[Opening Exercise inputs section]
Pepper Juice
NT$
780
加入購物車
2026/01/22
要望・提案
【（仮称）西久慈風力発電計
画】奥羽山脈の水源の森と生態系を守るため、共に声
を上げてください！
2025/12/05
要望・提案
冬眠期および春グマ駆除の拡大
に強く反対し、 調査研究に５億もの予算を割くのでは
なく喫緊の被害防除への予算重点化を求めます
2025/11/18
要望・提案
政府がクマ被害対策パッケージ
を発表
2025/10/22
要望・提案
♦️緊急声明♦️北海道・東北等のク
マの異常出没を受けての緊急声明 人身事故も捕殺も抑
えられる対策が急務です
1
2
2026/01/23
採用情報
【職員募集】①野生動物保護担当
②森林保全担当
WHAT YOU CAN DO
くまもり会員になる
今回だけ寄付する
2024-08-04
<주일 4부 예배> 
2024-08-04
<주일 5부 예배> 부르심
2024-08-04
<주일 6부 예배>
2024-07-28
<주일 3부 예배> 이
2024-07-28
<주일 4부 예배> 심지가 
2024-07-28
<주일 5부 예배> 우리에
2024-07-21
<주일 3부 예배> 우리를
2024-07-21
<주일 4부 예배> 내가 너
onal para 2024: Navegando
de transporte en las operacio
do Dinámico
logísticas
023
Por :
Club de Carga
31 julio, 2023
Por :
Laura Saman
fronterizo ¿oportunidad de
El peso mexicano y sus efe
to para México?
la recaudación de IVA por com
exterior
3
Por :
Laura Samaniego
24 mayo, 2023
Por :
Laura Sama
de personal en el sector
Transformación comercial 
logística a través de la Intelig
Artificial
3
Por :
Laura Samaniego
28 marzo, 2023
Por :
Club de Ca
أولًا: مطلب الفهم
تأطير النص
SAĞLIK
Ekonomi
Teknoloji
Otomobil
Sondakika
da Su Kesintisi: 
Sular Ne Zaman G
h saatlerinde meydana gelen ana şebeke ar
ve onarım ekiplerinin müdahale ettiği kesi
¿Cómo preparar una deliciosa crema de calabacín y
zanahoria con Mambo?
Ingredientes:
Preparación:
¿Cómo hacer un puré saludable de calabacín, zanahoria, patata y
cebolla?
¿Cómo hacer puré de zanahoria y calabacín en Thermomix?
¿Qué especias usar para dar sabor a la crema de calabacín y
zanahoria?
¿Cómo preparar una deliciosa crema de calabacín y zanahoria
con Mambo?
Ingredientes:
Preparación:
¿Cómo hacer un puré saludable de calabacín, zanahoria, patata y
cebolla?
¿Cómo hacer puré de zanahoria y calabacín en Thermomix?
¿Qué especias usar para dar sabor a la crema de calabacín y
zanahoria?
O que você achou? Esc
[Closing Exercise inputs section]
* _What needs to be done_:
Quote, with nothing altered, all lines from the start of the entries to the line that carries "onal para 2024: Navegando", inclusive.

* _Result for this task_:
Pepper Juice
NT$
780
加入購物車
2026/01/22
要望・提案
【（仮称）西久慈風力発電計
画】奥羽山脈の水源の森と生態系を守るため、共に声
を上げてください！
2025/12/05
要望・提案
冬眠期および春グマ駆除の拡大
に強く反対し、 調査研究に５億もの予算を割くのでは
なく喫緊の被害防除への予算重点化を求めます
2025/11/18
要望・提案
政府がクマ被害対策パッケージ
を発表
2025/10/22
要望・提案
♦️緊急声明♦️北海道・東北等のク
マの異常出没を受けての緊急声明 人身事故も捕殺も抑
えられる対策が急務です
1
2
2026/01/23
採用情報
【職員募集】①野生動物保護担当
②森林保全担当
WHAT YOU CAN DO
くまもり会員になる
今回だけ寄付する
2024-08-04
<주일 4부 예배> 
2024-08-04
<주일 5부 예배> 부르심
2024-08-04
<주일 6부 예배>
2024-07-28
<주일 3부 예배> 이
2024-07-28
<주일 4부 예배> 심지가 
2024-07-28
<주일 5부 예배> 우리에
2024-07-21
<주일 3부 예배> 우리를
2024-07-21
<주일 4부 예배> 내가 너
onal para 2024: Navegando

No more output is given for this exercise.